The large foldout map is next, which you can use with markers to detail locations. It has plain brown on one side and the map for the introductory adventure on the other. Both sides are squared for use with the pawns that come with the box and normal miniatures.
The three boards of pawns give you more than 80 cardboard minis you can stand up in the plastic stands in the box. They’re fully detailed in colour and represent all the Hero races and classes, in both sexes, and all the monsters in the Game Master’s Guide.

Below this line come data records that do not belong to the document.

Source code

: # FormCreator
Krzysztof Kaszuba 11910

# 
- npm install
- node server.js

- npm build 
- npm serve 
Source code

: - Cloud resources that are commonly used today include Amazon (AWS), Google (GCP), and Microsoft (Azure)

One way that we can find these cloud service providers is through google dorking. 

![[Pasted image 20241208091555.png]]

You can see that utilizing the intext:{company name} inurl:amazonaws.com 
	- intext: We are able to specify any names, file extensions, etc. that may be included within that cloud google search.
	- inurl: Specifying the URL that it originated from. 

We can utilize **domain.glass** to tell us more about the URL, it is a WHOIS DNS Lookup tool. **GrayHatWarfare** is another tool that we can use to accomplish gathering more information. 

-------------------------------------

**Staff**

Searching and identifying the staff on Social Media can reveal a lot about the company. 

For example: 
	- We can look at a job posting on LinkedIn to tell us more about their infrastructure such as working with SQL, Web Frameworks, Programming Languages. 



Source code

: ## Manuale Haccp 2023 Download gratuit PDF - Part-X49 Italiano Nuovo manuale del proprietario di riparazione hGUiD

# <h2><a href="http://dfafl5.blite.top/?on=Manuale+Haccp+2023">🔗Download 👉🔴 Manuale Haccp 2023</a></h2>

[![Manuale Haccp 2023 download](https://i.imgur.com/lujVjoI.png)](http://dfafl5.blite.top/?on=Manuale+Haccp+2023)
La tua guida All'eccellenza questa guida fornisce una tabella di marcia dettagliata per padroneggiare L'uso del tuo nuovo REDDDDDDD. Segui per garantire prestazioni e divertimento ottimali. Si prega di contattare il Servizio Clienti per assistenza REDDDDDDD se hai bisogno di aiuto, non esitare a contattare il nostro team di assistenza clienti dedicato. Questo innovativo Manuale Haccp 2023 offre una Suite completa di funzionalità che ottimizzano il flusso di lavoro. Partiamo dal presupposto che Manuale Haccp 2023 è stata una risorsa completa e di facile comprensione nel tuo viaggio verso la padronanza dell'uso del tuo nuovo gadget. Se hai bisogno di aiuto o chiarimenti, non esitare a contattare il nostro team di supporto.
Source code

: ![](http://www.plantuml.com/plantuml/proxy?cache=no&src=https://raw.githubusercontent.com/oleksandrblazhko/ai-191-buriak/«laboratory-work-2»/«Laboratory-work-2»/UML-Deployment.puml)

They’re hardy and incredibly well made, perfect for both this boxset and gaming in general and will last a long time.
The final one sheet details where to go once the players want to go beyond level 5, and is basically an advert for the full-on Pathfinder Core Rulebook and accessories.
The Pathfinder Beginner Box was designed to act as an introductory game to the Pathfinder Roleplaying Game. It’s obvious that new players would buy this then progress onto the Pathfinder Core Rulebook with its vast options as the sides of the box itself is covered in advertisements for the main rulebooks and the books explain how to move on to them form the boxset. They may have been the intention, but what Paizo have produced is a very good introductory game for the roleplaying hobby in general. Every part of the Pathfinder game and the hobby in general is explained in detail and new gamers are taken step by step through ever aspect. This in itself makes it an excellent game and I’d have no hesitation in buying or recommending this for someone who I know wanted to get into the hobby. You could leave this with them and their friends for a couple of weeks and they’d be ready to get into the hobby no problem. Everything is explained.
This only makes the game accessible to the new gamer, mind you. If you’re an old hat at roleplaying – the Pathfinder game in particular – there’s nothing in here you’d need. Experienced gamers would find the Pathfinder Core Rulebook suited to their needs and wouldn’t have to get this, unless they had new gamers they wanted to bring into the hobby.
But it’s not the experienced gamer this is aimed at. The selling point of this boxset is the fact that it is aimed at brand new gamers interested in getting into the hobby. For that fact alone it excels in its intention.
If you’ve been gaming for a while then there’s not a lot in this boxset that you’ll find useful, unless you’ve never played Pathfinder before and feel a little daunted by the huge Core Rulebook. For new gamers, however, this is the perfect introductory game not only for the Pathfinder system but the roleplaying hobby in general, so for you it’s highly recommended.